Амаласунта омочила перо в пурпурную краску, которой писали Амалунги, по примеру римских императоров, и произнесла наполовину ласково, наполовину повелительно:
– Поди сюда, сын мой, и ставь свое имя под этим документом.
Аталарих молча простоял все время разговора матери с римлянином, опираясь рукой о мраморную доску письменного стола и не спуская своих прекрасных задумчивых глаз с холодного лица патриция. В ответ на зов матери он гордо поднял голову и проговорил с нервным нетерпением наследника престола, привыкшего повиноваться, и больного юноши не привыкшего сдерживаться.
– Я не подпишу ни одной бумаги до тех пор, пока дедушка жив. Не подпишу потому, во-первых, что не доверяю этому гордому римлянину… Да, вы можете слышать мое мнение, патриций… А, во-вторых, потому, что нахожу возмутительной поспешность, с которой вы распоряжаетесь правами монарха при его жизни… Не касайтесь короны гиганта, она раздавит вас… Вы все карлики в сравнении с ним… Тебе же, матушка, стыдно делить на клочья императорскую мантию Теодорика Великого, когда за дверью умирает величайший герой тысячелетия… Это… это возмутительно…
Не договорив фразы, царственный юноша быстро отошел к окну и остановился возле своей прекрасной сестры, все еще неподвижно глядевшей на готских воинов, толпящихся на террасе. Аталарих молча обнял сестру за талию и, приложив свою бледную щеку к ее розовой щеке, упрямо отвернулся от матери.
Матасунта, казалось, не сразу заметила близость брата, углубленная в свои мысли. Но внезапно ее синие глаза вспыхнули загадочным огнем, а розовые губки прошептали чуть слышно:
– Аталарих, скажи мне, кто этот воин?.. Вот тот, в стальном шлеме и темно-синем плаще телохранителя?
– Это граф Витихис, победитель гепидов… Храбрый воин и верный друг. Я знаю его давно и люблю как родного… – и юноша продолжал шепотом рассказывать о подвигах молодого воина во время только что оконченного похода к границам империи.
Матасунта молча слушала, наклонив свою прекрасную златокудрую головку, но ее сказочные глаза разгорались таинственным синим огнем, под влиянием какого-то непонятного волнения.
Цетегус и Кассиодор с недоумением глядели на правительницу.

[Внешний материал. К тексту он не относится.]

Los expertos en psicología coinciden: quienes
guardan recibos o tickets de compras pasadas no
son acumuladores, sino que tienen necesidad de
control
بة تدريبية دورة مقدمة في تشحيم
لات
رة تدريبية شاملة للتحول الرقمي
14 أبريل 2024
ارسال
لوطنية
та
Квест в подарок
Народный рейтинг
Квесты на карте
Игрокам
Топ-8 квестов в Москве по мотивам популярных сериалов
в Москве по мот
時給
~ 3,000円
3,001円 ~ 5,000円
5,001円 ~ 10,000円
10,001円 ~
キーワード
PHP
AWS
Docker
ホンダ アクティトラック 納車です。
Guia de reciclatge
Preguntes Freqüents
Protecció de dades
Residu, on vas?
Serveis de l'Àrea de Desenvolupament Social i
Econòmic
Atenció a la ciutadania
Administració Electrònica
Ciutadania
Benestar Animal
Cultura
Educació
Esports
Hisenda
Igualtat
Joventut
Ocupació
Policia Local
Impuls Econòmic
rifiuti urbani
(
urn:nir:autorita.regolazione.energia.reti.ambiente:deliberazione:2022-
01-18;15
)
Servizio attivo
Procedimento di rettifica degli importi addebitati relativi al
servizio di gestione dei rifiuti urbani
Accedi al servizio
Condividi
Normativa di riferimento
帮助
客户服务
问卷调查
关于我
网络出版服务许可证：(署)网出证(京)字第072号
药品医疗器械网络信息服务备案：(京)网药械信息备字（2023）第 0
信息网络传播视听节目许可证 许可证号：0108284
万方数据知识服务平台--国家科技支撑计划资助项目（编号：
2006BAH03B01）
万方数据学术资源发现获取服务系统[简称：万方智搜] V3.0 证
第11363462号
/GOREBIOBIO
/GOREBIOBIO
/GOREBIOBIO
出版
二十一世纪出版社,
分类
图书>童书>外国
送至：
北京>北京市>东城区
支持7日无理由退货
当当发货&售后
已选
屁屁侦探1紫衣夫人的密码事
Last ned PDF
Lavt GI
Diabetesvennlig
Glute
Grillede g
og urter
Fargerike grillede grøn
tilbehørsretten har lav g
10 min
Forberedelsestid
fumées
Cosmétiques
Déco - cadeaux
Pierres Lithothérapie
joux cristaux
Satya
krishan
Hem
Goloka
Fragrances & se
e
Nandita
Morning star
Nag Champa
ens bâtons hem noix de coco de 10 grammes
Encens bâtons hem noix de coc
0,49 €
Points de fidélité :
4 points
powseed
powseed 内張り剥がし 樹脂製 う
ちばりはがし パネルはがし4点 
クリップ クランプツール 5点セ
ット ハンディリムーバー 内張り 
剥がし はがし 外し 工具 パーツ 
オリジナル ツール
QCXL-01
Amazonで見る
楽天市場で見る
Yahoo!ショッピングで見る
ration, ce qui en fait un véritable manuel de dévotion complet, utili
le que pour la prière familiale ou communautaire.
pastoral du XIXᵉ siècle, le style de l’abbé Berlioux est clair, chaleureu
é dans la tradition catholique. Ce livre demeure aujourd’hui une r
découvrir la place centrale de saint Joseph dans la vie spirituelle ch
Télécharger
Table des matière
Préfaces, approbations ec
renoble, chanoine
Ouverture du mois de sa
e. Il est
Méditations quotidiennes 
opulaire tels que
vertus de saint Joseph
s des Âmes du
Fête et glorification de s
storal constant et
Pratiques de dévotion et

– Оставьте его, друзья мои, – со вздохом отвечала мать Аталариха. – Если он сказал «не хочу», то никакая сила не заставит его изменить принятое решение. Он подпишет в другой раз, когда…
Амаласунта не договорила. Двойная ковровая занавеска, отделявшая спальню Теодорика от приемной, шевельнулась, и в дверях показался греческий врач Эльпидий. Вполголоса объяснил он, что больной только что проснулся, выслал его из комнаты, желая остаться наедине со своим старым оруженосцем, Гильдебрандом, ни на минуту не покидавшим своего господина.